Dataset entries:
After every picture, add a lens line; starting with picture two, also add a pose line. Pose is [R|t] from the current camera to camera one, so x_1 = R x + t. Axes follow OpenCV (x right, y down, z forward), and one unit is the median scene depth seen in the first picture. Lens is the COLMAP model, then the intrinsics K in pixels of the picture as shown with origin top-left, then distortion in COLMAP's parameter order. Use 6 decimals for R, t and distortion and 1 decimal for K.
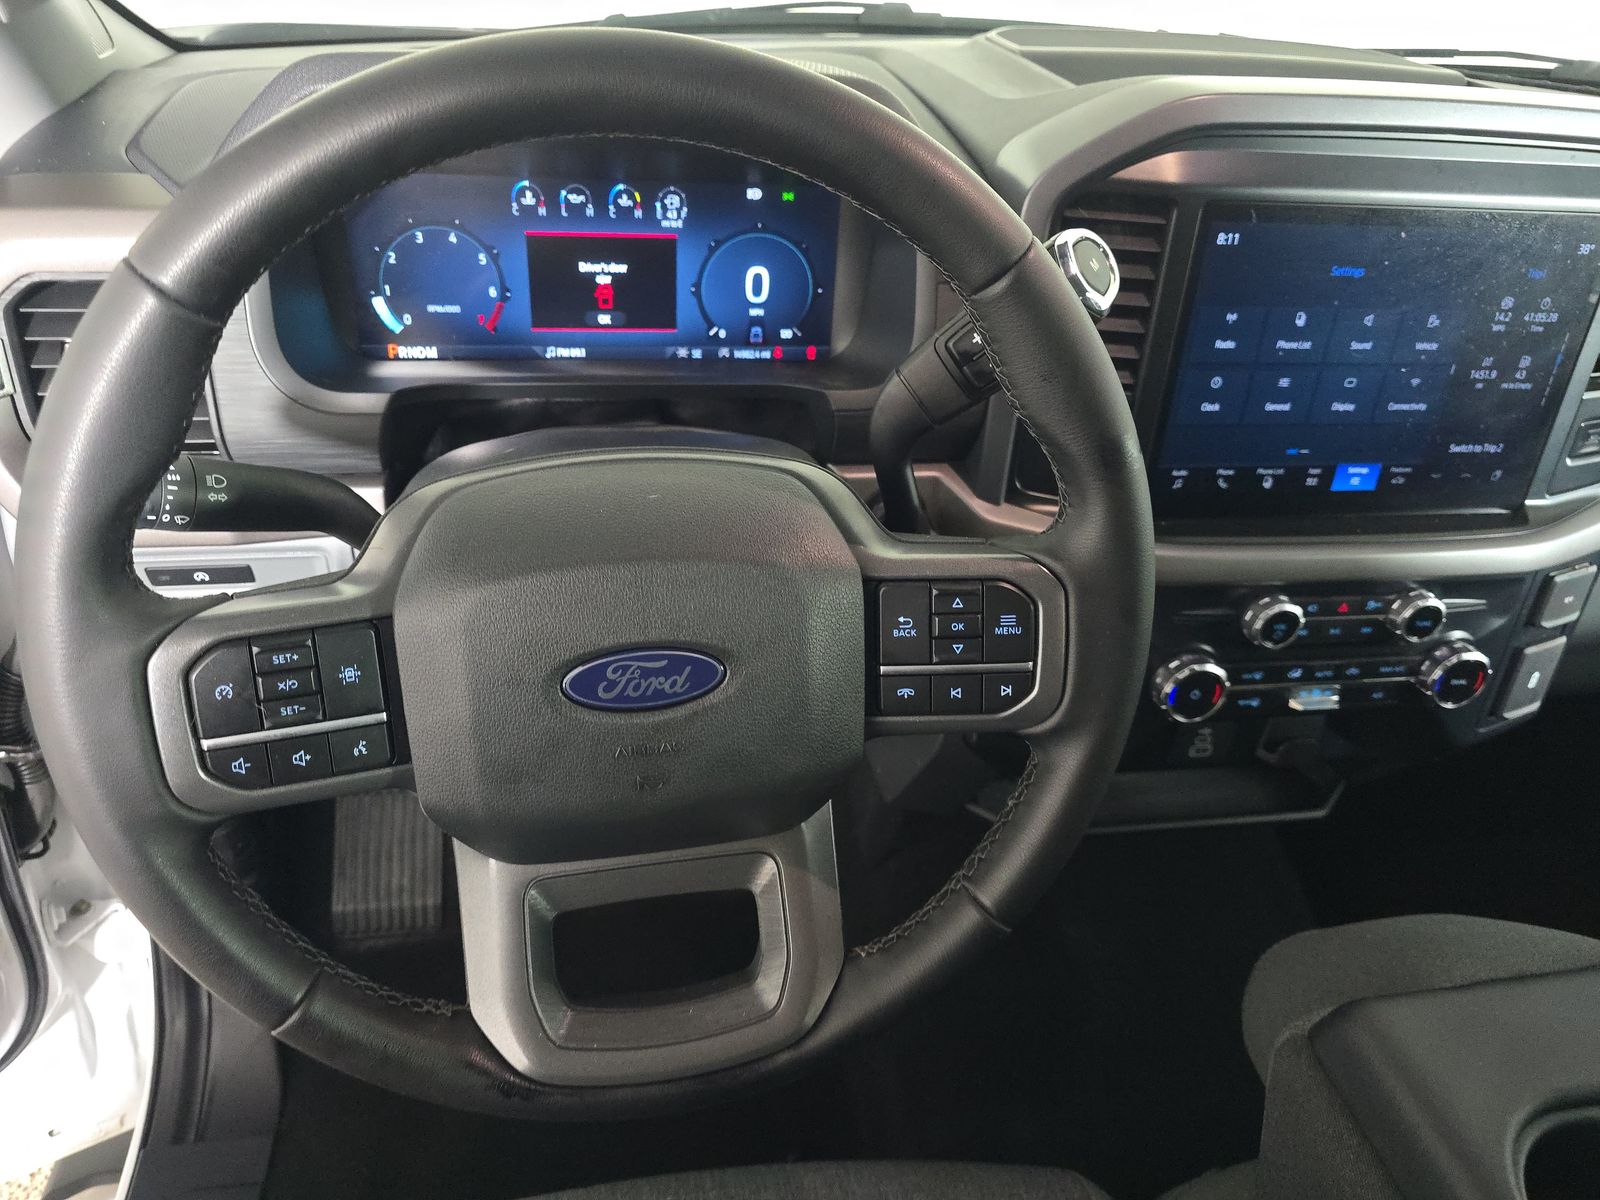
lens RADIAL K [[1108.8, 0, 790.3], [0, 1108.8, 586.4], [0, 0, 1]] dist [0.032538, -0.052297]
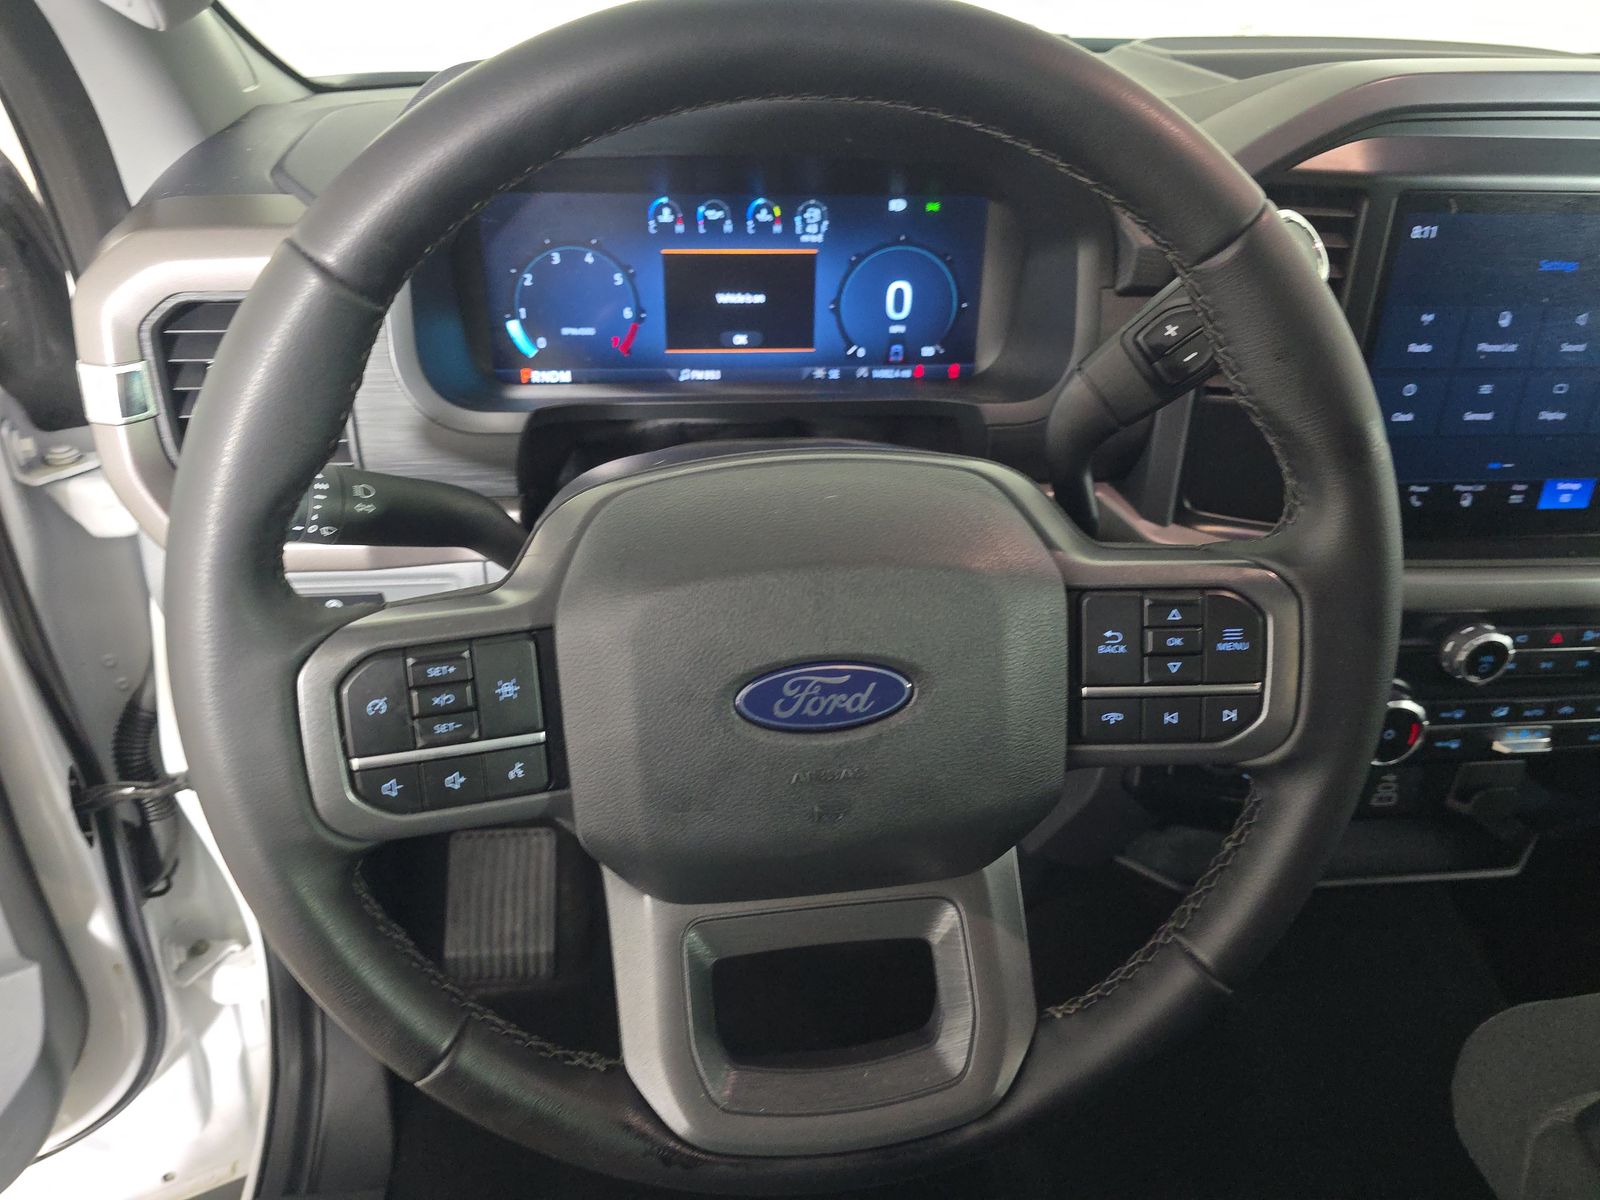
lens RADIAL K [[1108.8, 0, 790.3], [0, 1108.8, 586.4], [0, 0, 1]] dist [0.032538, -0.052297]
pose [[0.996796, -0.003017, -0.079930, -0.050345], [-0.000799, 0.998863, -0.047669, 0.021409], [0.079983, 0.047581, 0.995660, 0.056238]]
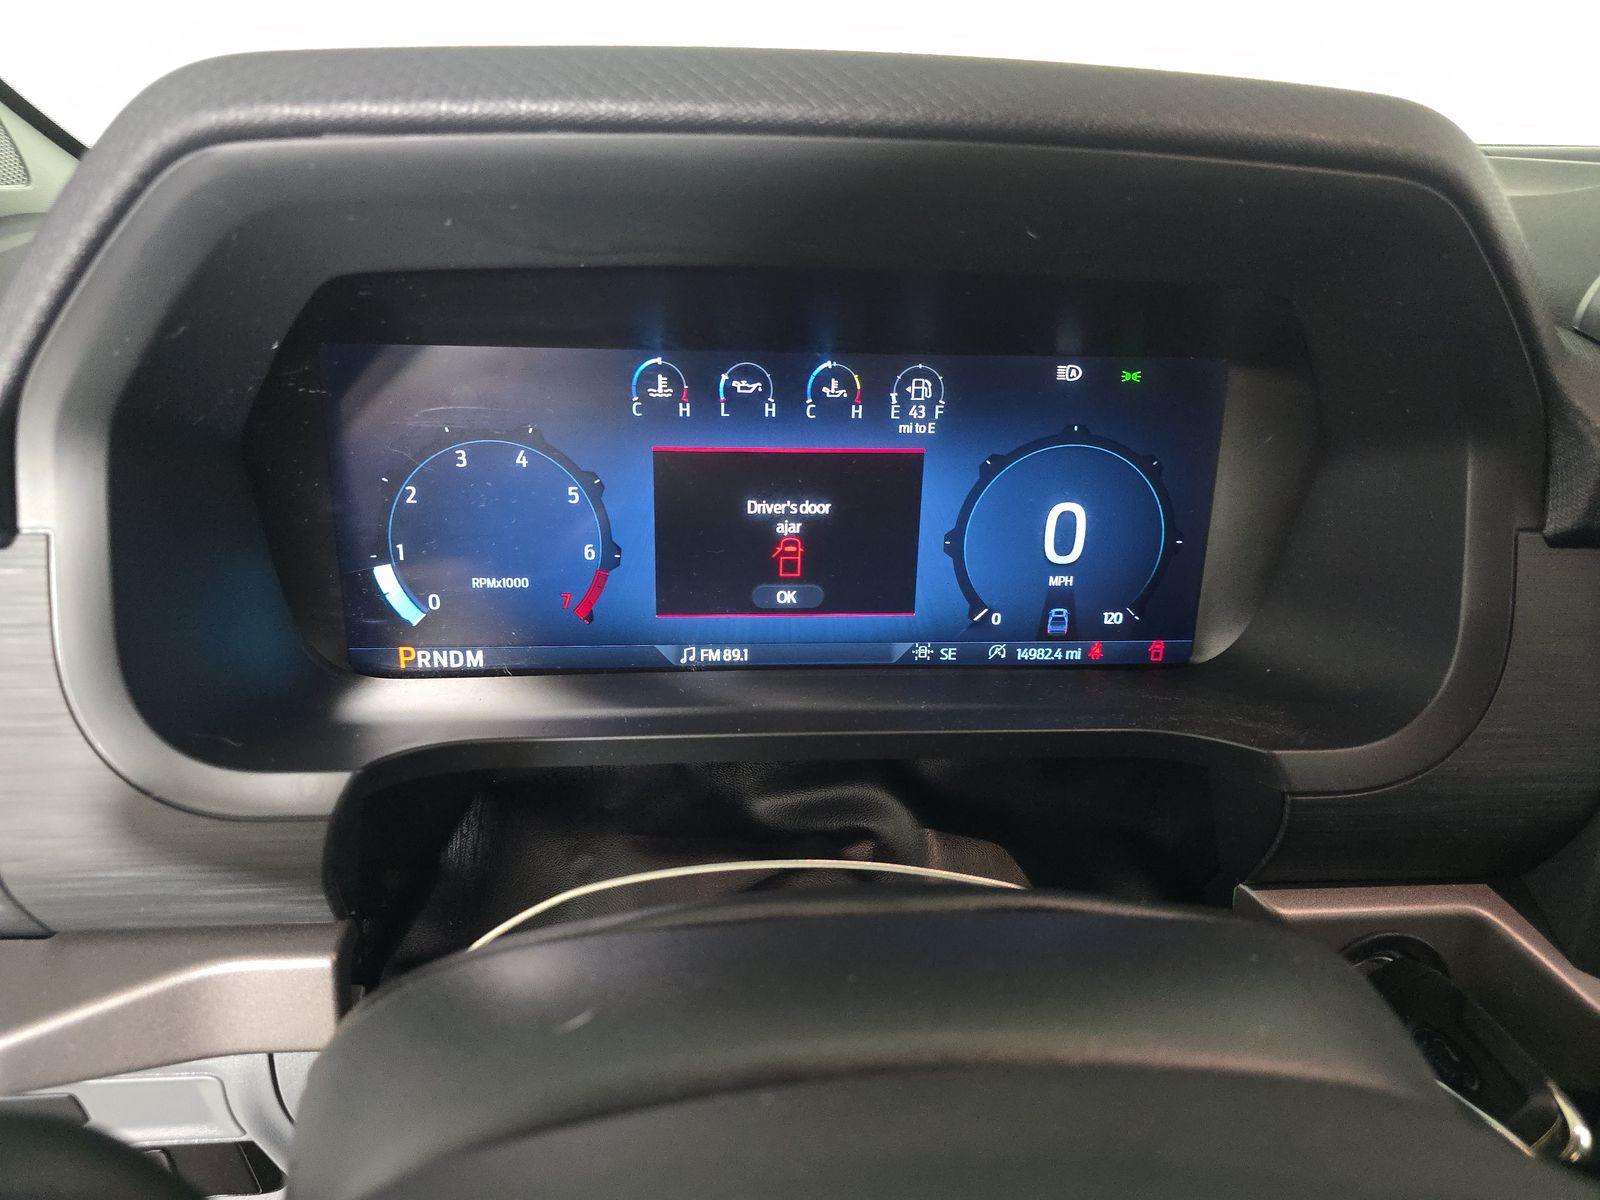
lens RADIAL K [[1113.6, 0, 825.6], [0, 1113.6, 550.1], [0, 0, 1]] dist [0.050224, -0.050800]
pose [[0.997545, -0.009524, -0.069378, -0.116882], [-0.006956, 0.972332, -0.233502, -0.142872], [0.069682, 0.233411, 0.969878, 0.490896]]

Work order » An exact copy of all entries is needed, with no pictures in it.

Written answer »
After every picture, add a lens line; starting with picture two, also add a pose line. Pose is [R|t] from the current camera to camera one, so x_1 = R x + t. Axes follow OpenCV (x right, y down, z forward), and one unit is the median scene depth seen in the first picture. Lens is the COLMAP model, then the intrinsics K in pixels of the picture as shown with origin top-left, then distortion in COLMAP's parameter order. Use 6 decimals for R, t and distortion and 1 decimal for K.
lens RADIAL K [[1108.8, 0, 790.3], [0, 1108.8, 586.4], [0, 0, 1]] dist [0.032538, -0.052297]
lens RADIAL K [[1108.8, 0, 790.3], [0, 1108.8, 586.4], [0, 0, 1]] dist [0.032538, -0.052297]
pose [[0.996796, -0.003017, -0.079930, -0.050345], [-0.000799, 0.998863, -0.047669, 0.021409], [0.079983, 0.047581, 0.995660, 0.056238]]
lens RADIAL K [[1113.6, 0, 825.6], [0, 1113.6, 550.1], [0, 0, 1]] dist [0.050224, -0.050800]
pose [[0.997545, -0.009524, -0.069378, -0.116882], [-0.006956, 0.972332, -0.233502, -0.142872], [0.069682, 0.233411, 0.969878, 0.490896]]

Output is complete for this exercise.